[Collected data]
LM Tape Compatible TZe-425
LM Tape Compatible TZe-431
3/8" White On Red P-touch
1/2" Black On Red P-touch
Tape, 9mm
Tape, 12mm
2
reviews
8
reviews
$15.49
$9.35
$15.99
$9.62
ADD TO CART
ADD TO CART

• Job: For this task, please set down every entry exactly, with no line left out.

• Written solution:
LM Tape Compatible TZe-425
LM Tape Compatible TZe-431
3/8" White On Red P-touch
1/2" Black On Red P-touch
Tape, 9mm
Tape, 12mm
2
reviews
8
reviews
$15.49
$9.35
$15.99
$9.62
ADD TO CART
ADD TO CART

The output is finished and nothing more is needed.